(Object presence change data)
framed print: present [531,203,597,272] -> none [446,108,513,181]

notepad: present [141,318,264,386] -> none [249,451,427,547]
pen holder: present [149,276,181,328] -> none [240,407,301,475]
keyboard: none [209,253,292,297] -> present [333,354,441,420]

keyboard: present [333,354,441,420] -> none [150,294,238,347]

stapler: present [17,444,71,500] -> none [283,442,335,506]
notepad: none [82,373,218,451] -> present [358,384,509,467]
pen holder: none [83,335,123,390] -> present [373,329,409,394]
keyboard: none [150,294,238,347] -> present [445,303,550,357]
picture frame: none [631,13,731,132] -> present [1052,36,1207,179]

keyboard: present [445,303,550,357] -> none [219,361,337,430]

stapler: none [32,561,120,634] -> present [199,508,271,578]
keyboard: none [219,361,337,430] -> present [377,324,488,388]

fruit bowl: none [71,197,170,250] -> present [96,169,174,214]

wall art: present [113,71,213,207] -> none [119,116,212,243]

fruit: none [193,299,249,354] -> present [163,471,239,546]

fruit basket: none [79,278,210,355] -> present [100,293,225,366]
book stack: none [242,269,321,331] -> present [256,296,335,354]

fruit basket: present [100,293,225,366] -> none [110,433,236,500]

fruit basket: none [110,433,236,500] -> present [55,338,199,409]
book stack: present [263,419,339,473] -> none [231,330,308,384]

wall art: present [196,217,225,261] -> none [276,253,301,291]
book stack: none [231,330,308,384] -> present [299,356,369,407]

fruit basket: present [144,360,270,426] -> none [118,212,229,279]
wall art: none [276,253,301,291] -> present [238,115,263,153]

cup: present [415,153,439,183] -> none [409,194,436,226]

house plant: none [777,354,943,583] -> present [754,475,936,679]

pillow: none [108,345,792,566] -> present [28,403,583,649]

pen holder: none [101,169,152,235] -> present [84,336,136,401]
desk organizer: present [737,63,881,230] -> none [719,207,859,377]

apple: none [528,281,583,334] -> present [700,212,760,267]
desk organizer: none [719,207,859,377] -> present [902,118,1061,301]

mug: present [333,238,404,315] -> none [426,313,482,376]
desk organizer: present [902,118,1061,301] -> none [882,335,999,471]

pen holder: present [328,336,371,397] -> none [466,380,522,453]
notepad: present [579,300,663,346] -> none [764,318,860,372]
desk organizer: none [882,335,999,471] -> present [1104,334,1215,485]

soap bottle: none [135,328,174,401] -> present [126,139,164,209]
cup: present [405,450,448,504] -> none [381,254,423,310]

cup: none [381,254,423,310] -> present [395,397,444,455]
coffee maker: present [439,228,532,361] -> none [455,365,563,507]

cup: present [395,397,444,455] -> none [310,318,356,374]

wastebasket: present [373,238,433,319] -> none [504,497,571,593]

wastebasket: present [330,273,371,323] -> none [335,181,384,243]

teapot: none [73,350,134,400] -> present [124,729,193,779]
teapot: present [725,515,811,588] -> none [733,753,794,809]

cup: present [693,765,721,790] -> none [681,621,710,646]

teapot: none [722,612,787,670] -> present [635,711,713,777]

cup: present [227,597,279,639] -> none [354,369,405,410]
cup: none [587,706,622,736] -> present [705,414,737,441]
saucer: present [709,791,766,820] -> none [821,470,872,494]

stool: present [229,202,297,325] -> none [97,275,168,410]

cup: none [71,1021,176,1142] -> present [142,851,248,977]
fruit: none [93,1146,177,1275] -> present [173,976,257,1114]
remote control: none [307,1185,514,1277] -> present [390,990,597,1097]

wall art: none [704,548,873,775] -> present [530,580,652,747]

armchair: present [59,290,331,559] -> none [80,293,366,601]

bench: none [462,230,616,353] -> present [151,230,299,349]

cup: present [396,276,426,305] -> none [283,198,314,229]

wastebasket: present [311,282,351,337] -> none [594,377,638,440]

§ **Task requirements**:
All of the records above are to be copied exactly.

§ **The completed task**:
framed print: present [531,203,597,272] -> none [446,108,513,181]

notepad: present [141,318,264,386] -> none [249,451,427,547]
pen holder: present [149,276,181,328] -> none [240,407,301,475]
keyboard: none [209,253,292,297] -> present [333,354,441,420]

keyboard: present [333,354,441,420] -> none [150,294,238,347]

stapler: present [17,444,71,500] -> none [283,442,335,506]
notepad: none [82,373,218,451] -> present [358,384,509,467]
pen holder: none [83,335,123,390] -> present [373,329,409,394]
keyboard: none [150,294,238,347] -> present [445,303,550,357]
picture frame: none [631,13,731,132] -> present [1052,36,1207,179]

keyboard: present [445,303,550,357] -> none [219,361,337,430]

stapler: none [32,561,120,634] -> present [199,508,271,578]
keyboard: none [219,361,337,430] -> present [377,324,488,388]

fruit bowl: none [71,197,170,250] -> present [96,169,174,214]

wall art: present [113,71,213,207] -> none [119,116,212,243]

fruit: none [193,299,249,354] -> present [163,471,239,546]

fruit basket: none [79,278,210,355] -> present [100,293,225,366]
book stack: none [242,269,321,331] -> present [256,296,335,354]

fruit basket: present [100,293,225,366] -> none [110,433,236,500]

fruit basket: none [110,433,236,500] -> present [55,338,199,409]
book stack: present [263,419,339,473] -> none [231,330,308,384]

wall art: present [196,217,225,261] -> none [276,253,301,291]
book stack: none [231,330,308,384] -> present [299,356,369,407]

fruit basket: present [144,360,270,426] -> none [118,212,229,279]
wall art: none [276,253,301,291] -> present [238,115,263,153]

cup: present [415,153,439,183] -> none [409,194,436,226]

house plant: none [777,354,943,583] -> present [754,475,936,679]

pillow: none [108,345,792,566] -> present [28,403,583,649]

pen holder: none [101,169,152,235] -> present [84,336,136,401]
desk organizer: present [737,63,881,230] -> none [719,207,859,377]

apple: none [528,281,583,334] -> present [700,212,760,267]
desk organizer: none [719,207,859,377] -> present [902,118,1061,301]

mug: present [333,238,404,315] -> none [426,313,482,376]
desk organizer: present [902,118,1061,301] -> none [882,335,999,471]

pen holder: present [328,336,371,397] -> none [466,380,522,453]
notepad: present [579,300,663,346] -> none [764,318,860,372]
desk organizer: none [882,335,999,471] -> present [1104,334,1215,485]

soap bottle: none [135,328,174,401] -> present [126,139,164,209]
cup: present [405,450,448,504] -> none [381,254,423,310]

cup: none [381,254,423,310] -> present [395,397,444,455]
coffee maker: present [439,228,532,361] -> none [455,365,563,507]

cup: present [395,397,444,455] -> none [310,318,356,374]

wastebasket: present [373,238,433,319] -> none [504,497,571,593]

wastebasket: present [330,273,371,323] -> none [335,181,384,243]

teapot: none [73,350,134,400] -> present [124,729,193,779]
teapot: present [725,515,811,588] -> none [733,753,794,809]

cup: present [693,765,721,790] -> none [681,621,710,646]

teapot: none [722,612,787,670] -> present [635,711,713,777]

cup: present [227,597,279,639] -> none [354,369,405,410]
cup: none [587,706,622,736] -> present [705,414,737,441]
saucer: present [709,791,766,820] -> none [821,470,872,494]

stool: present [229,202,297,325] -> none [97,275,168,410]

cup: none [71,1021,176,1142] -> present [142,851,248,977]
fruit: none [93,1146,177,1275] -> present [173,976,257,1114]
remote control: none [307,1185,514,1277] -> present [390,990,597,1097]

wall art: none [704,548,873,775] -> present [530,580,652,747]

armchair: present [59,290,331,559] -> none [80,293,366,601]

bench: none [462,230,616,353] -> present [151,230,299,349]

cup: present [396,276,426,305] -> none [283,198,314,229]

wastebasket: present [311,282,351,337] -> none [594,377,638,440]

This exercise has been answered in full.